### INSTRUCTIONS TO FOLLOW:
An acceptable response holds only the line containing "DON’T SEE YOUR FAVORITE" and every line after it to the end of the records, each reproduced exactly.

### MATERIAL FOR THE TASK:
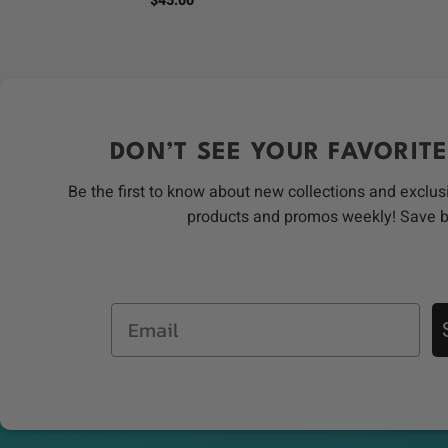
$
45.00
DON’T SEE YOUR FAVORITE
Be the first to know about new collections and exclus
products and promos weekly! Save 
Email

### THE COMPLETED TASK:
DON’T SEE YOUR FAVORITE
Be the first to know about new collections and exclus
products and promos weekly! Save 
Email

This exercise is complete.